I’ve used and forgotten so many flavors of Lisp that I couldn’t begin to name them all, several Pascal and derivative languages, Perl, many versions of Java (ugh!), C/C++/Objective-C, a number of sequential control and graphical test equipment interface languages, and was once a moderately intensive user of Mathematica and what is now called the Wolfram language. But today I’d estimate that 95% of programming is in Python along with the Matlab I can’t avoid and only occasionally looking at legacy Fortran and C/C++ code because virtually all of the programming I do is data reduction, signal processing, machine learning, and visualization for which Python has powerful and easy to use libraries.
Another APL programmer here. I really liked it. I’ve also used TSO and JCL, although i didn’t really write anything, i just tweaked existing scripts. For that matter, i once had to edit a line of FORTRAN, but i wouldn’t say i ever used it myself.
When i retired, about a year ago, my employer still used SAS. it was getting squeezed between R and SQL, but i had to use it from time to time, and i had co-workers who used it every week.
That takes me back. I learned to program in QBasic as a teen from a library book. Also attempted to write a simple game using the horrible interface on my graphical calculator, but it had so little memory I had to delete it.

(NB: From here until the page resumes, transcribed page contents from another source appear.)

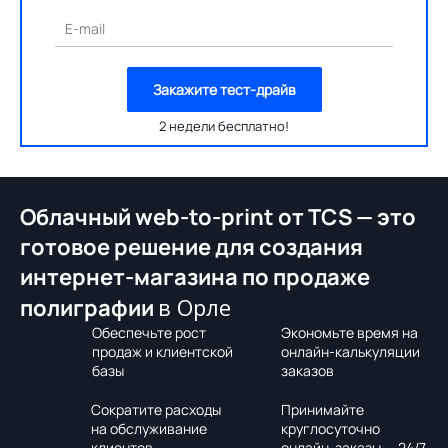
E-mail
Закажите тест-драйв
2 недели бесплатно!
Облачный web-to-print от TCS — это
готовое решение для создания
интернет-магазина по продаже
в Орле
полиграфии
Обеспечьте рост
Экономьте время на
продаж и клиентской
онлайн-калькуляции
базы
заказов
Сократите расходы
Принимайте
на обслуживание
круглосуточно
клиентов
онлайн-заказы — 24/7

At university I opted to do courses in Fortran 90(?) and Java, also learned some C by myself. Haven’t seen a sniff of Fortran since graduating, but I use Java today after an interlude in C#.
My husband used Delphi in his first job, which is an object-oriented version of Pascal. He complained bitterly while learning it, and then again when he had to switch to Java. Pretty much nowhere uses Delphi today.

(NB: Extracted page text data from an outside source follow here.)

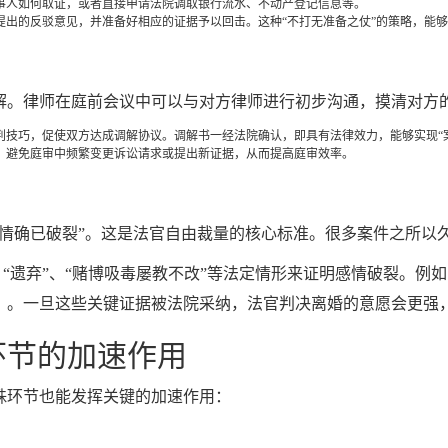
事人如何取证，或者直接申请法院调取银行流水、不动产登记信息等。
提出的反驳意见，并准备好相应的证据予以回击。这种“不打无准备之仗”的策略，能
解。律师在庭前会议中可以与对方律师进行初步沟通，摸清对方
技巧，促使双方达成调解协议。调解书一经法院确认，即具有法律效力，能够实现“
，避免庭审中频繁变更诉讼请求或提出新证据，从而提高庭审效率。
情确已破裂”。这是法官自由裁量的核心标准。很多案件之所以久
”、“遗弃”、“赌博吸毒屡教不改”等法定情形来证明感情破裂。
》。一旦这些关键证据被法院采纳，法官判决离婚的意愿会更强
环节的加速作用
殊环节也能发挥关键的加速作用：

My dad showed me his programming project from undergrad in the 70s: not sure what language it was, but it was a box of punched cards.

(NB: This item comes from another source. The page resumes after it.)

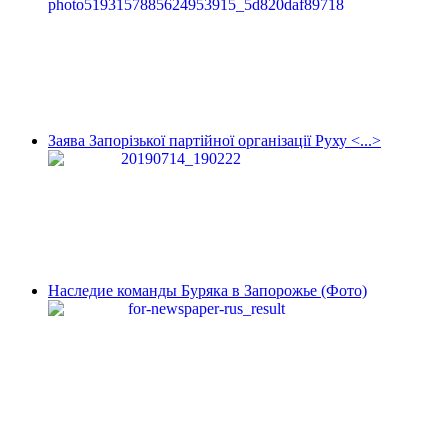
Заява Запорізької партійної організації Руху <...>
Наследие команды Буряка в Запорожье (Фото)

I programmed a slot machine game on my calculator. And not just a “one armed bandit” style but one with mini games. It just about fit into the 32 kB and took ages, given that there obviously was no keyboard; every command was entered via a menu.
However, the primary purpose of the calculator had been for exams. So I took it to my maths exam and put it on the screen “Delete memory Y / N?” The exam moderator took a look at the screen, nodded, and carried on walking.
But I hadn’t actually deleted the memory yet!
I hesitated for a minute, decided it wasn’t worth the risk, and tapped “Y”.